Given request: Copy out the lines of every entry below word for word, leaving the pictures out of your answer.
Start Given data
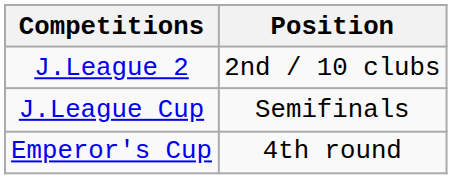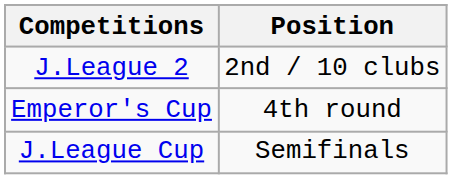rows swapped: Emperor's Cup <-> J.League Cup
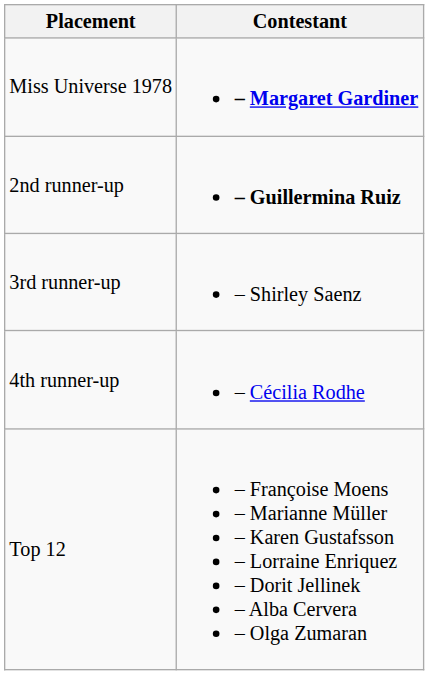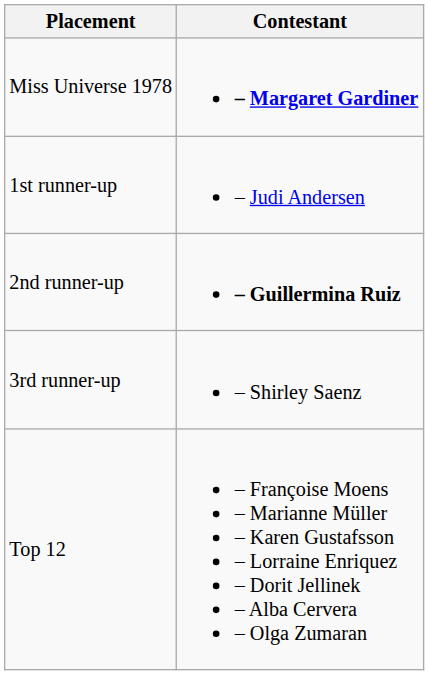+ row: 1st runner-up | – Judi Andersen
- row: 4th runner-up | – Cécilia Rodhe
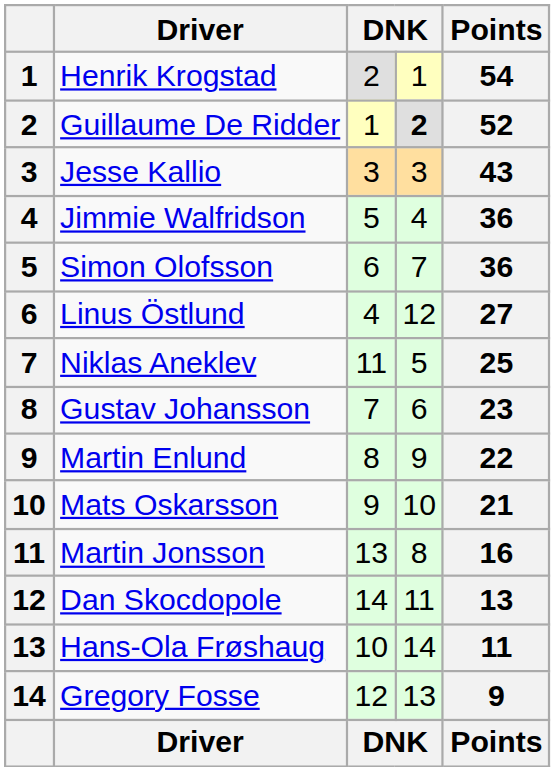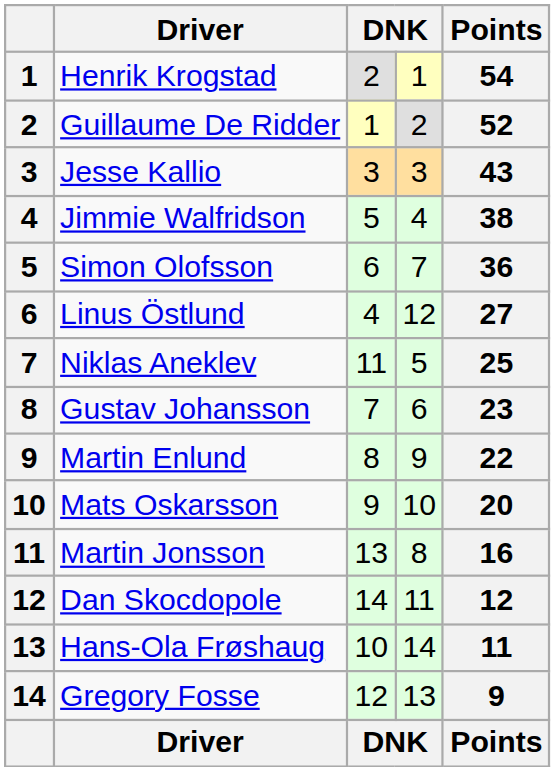Guillaume De Ridder | column 4: bold -> normal
Jimmie Walfridson | Points: 36 -> 38
Mats Oskarsson | Points: 21 -> 20
Dan Skocdopole | Points: 13 -> 12
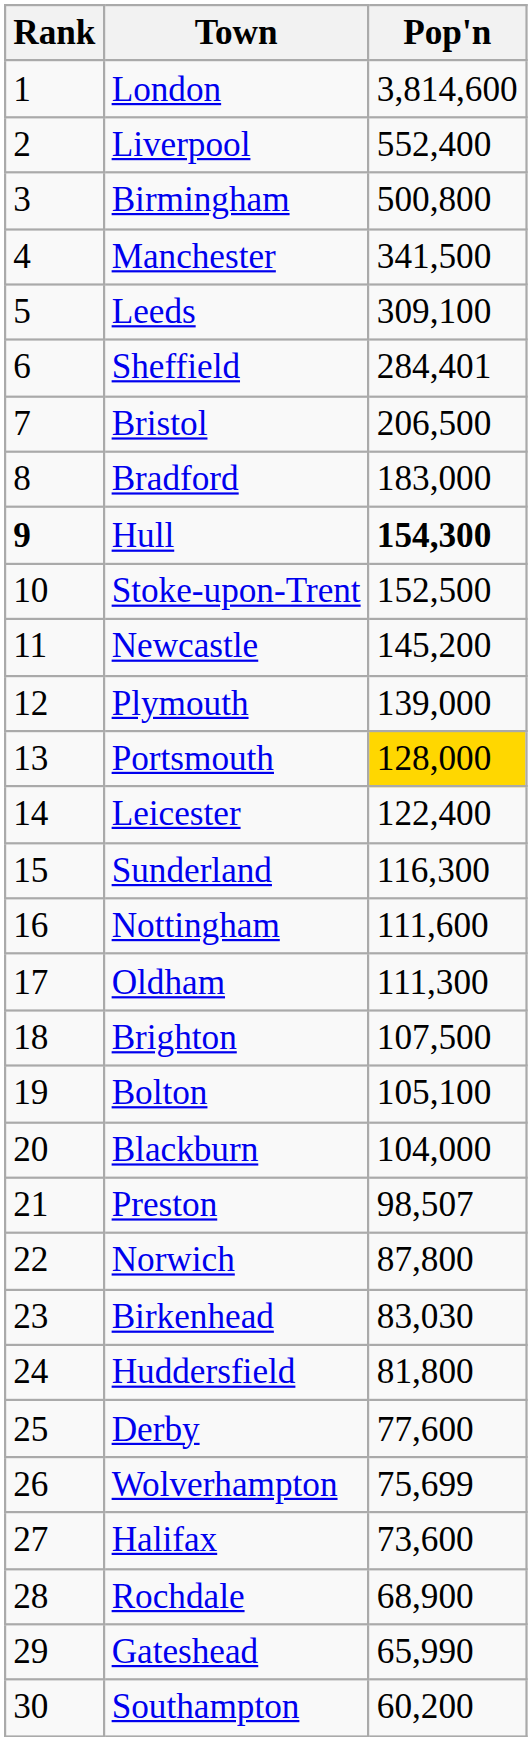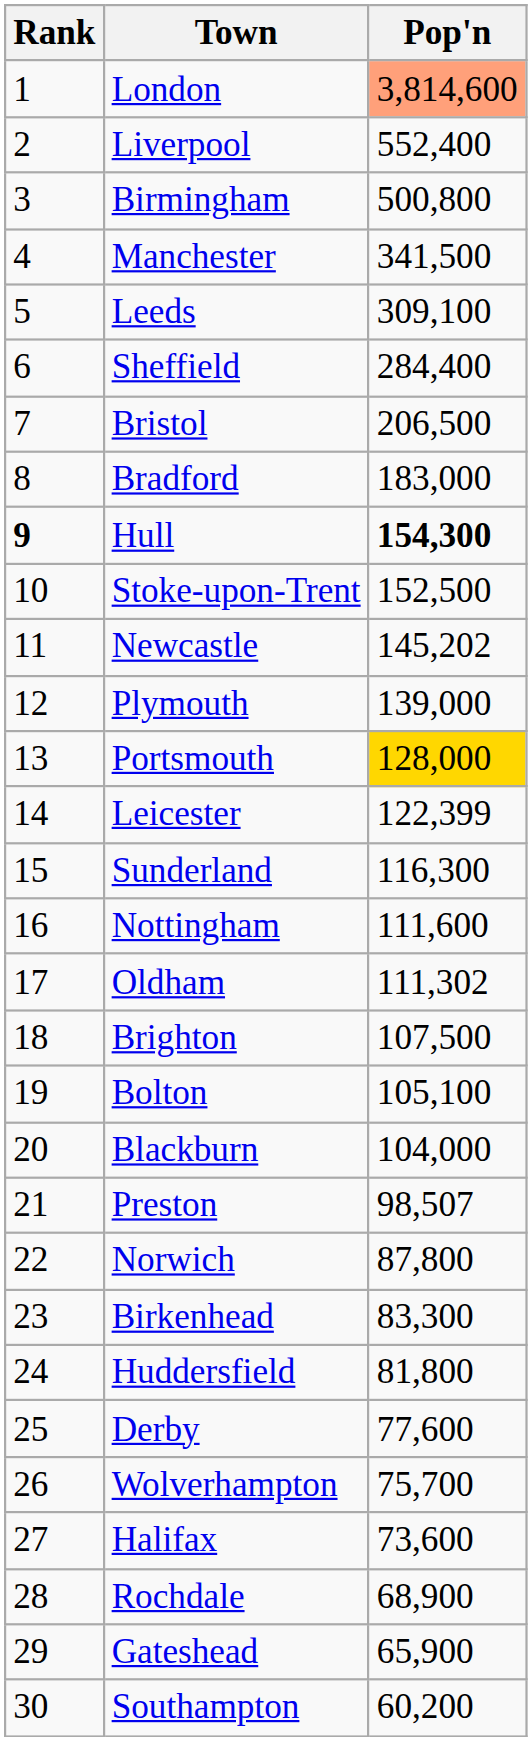London | Pop'n: no background -> lightsalmon background
Sheffield | Pop'n: 284,401 -> 284,400
Newcastle | Pop'n: 145,200 -> 145,202
Leicester | Pop'n: 122,400 -> 122,399
Oldham | Pop'n: 111,300 -> 111,302
Birkenhead | Pop'n: 83,030 -> 83,300
Wolverhampton | Pop'n: 75,699 -> 75,700
Gateshead | Pop'n: 65,990 -> 65,900
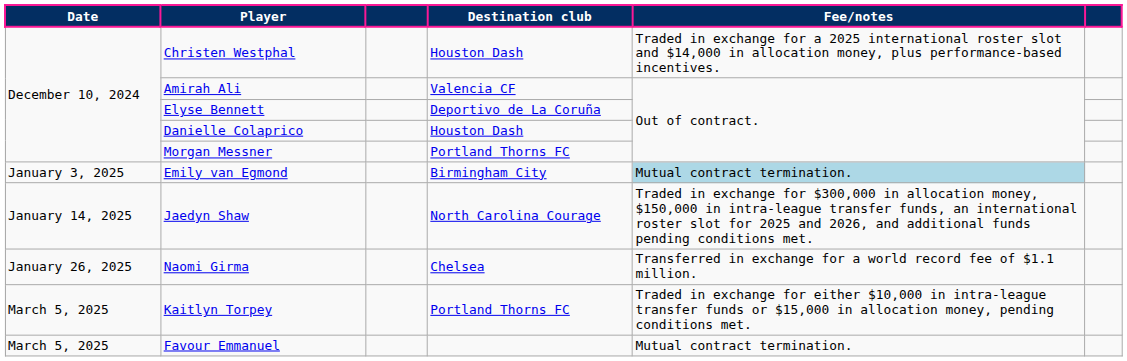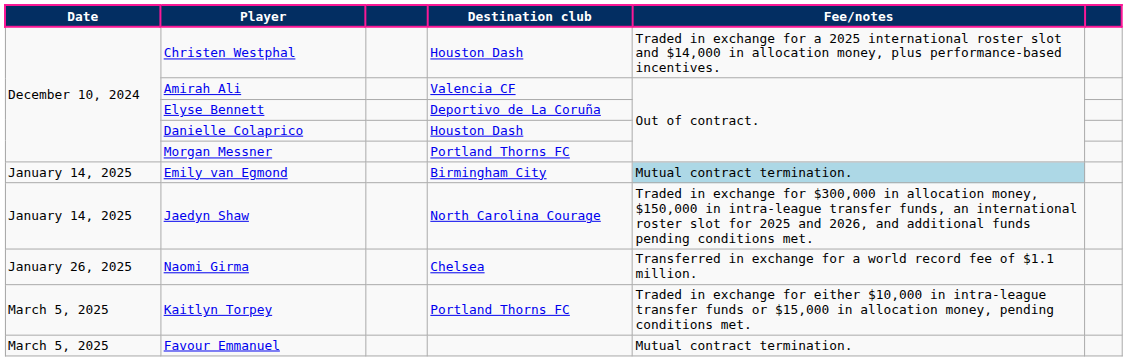Emily van Egmond | Date: January 3, 2025 -> January 14, 2025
End Given data
Finished exercise:
rows swapped: Emperor's Cup <-> J.League Cup
+ row: 1st runner-up | – Judi Andersen
- row: 4th runner-up | – Cécilia Rodhe
Guillaume De Ridder | column 4: bold -> normal
Jimmie Walfridson | Points: 36 -> 38
Mats Oskarsson | Points: 21 -> 20
Dan Skocdopole | Points: 13 -> 12
London | Pop'n: no background -> lightsalmon background
Sheffield | Pop'n: 284,401 -> 284,400
Newcastle | Pop'n: 145,200 -> 145,202
Leicester | Pop'n: 122,400 -> 122,399
Oldham | Pop'n: 111,300 -> 111,302
Birkenhead | Pop'n: 83,030 -> 83,300
Wolverhampton | Pop'n: 75,699 -> 75,700
Gateshead | Pop'n: 65,990 -> 65,900
Emily van Egmond | Date: January 3, 2025 -> January 14, 2025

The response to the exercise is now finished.